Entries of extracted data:
-- Opening Marker --

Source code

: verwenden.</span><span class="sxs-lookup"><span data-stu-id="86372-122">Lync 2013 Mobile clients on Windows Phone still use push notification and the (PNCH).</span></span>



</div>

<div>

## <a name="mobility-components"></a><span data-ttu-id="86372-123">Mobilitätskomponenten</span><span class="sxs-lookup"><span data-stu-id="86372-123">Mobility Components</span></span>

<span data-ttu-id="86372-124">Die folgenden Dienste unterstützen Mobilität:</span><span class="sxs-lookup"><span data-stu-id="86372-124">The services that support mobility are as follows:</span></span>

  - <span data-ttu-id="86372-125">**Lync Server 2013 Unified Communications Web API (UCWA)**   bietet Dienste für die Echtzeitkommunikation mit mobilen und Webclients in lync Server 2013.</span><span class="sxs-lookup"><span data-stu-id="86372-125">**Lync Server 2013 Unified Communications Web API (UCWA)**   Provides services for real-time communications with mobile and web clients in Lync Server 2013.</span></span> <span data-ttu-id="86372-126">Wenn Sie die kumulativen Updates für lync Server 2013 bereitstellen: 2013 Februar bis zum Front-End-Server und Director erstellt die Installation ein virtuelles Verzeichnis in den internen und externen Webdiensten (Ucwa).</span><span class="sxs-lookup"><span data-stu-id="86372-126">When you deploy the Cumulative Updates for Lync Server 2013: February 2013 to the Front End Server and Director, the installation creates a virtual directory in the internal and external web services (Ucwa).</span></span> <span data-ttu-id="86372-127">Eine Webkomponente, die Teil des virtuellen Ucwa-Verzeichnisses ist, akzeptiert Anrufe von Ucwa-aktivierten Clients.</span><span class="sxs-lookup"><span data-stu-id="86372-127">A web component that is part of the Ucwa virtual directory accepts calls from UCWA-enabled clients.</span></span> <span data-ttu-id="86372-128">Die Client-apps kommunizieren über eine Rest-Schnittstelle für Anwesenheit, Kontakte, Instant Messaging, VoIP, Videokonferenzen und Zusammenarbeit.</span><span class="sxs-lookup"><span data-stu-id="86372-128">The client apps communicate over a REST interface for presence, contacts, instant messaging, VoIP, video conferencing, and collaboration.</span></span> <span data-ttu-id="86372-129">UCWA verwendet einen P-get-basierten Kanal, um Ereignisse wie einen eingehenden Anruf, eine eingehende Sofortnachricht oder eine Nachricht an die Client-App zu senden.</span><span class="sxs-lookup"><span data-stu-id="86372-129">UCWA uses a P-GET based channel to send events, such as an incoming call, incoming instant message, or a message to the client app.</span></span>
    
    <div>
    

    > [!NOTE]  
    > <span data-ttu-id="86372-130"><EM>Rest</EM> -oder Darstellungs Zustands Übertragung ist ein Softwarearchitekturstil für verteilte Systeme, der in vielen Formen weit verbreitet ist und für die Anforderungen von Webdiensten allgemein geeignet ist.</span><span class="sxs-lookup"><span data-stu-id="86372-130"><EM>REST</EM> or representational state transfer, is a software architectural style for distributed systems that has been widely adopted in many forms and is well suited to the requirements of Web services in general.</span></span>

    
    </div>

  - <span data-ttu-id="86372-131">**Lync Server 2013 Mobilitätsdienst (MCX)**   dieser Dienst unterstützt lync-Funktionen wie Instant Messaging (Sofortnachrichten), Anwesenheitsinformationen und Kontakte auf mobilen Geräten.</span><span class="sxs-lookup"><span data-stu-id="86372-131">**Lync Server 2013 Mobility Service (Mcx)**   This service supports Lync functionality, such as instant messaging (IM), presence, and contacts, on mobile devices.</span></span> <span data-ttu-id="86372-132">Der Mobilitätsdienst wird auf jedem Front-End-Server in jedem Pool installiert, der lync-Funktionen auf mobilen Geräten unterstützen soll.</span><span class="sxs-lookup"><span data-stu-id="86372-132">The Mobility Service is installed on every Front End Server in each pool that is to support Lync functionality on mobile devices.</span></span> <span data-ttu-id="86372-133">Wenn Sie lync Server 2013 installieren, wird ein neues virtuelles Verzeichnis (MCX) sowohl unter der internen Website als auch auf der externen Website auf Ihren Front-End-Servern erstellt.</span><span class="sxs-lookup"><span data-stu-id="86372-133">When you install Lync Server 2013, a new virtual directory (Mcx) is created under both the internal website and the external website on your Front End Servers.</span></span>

-- Closing Marker --

### TASK GOAL
Transcribe the lines verbatim, starting at the first line and ending at the line that contains "are as follows:</span></span>", with both ends included.

### YOUR SOLUTION
Source code

: verwenden.</span><span class="sxs-lookup"><span data-stu-id="86372-122">Lync 2013 Mobile clients on Windows Phone still use push notification and the (PNCH).</span></span>



</div>

<div>

## <a name="mobility-components"></a><span data-ttu-id="86372-123">Mobilitätskomponenten</span><span class="sxs-lookup"><span data-stu-id="86372-123">Mobility Components</span></span>

<span data-ttu-id="86372-124">Die folgenden Dienste unterstützen Mobilität:</span><span class="sxs-lookup"><span data-stu-id="86372-124">The services that support mobility are as follows:</span></span>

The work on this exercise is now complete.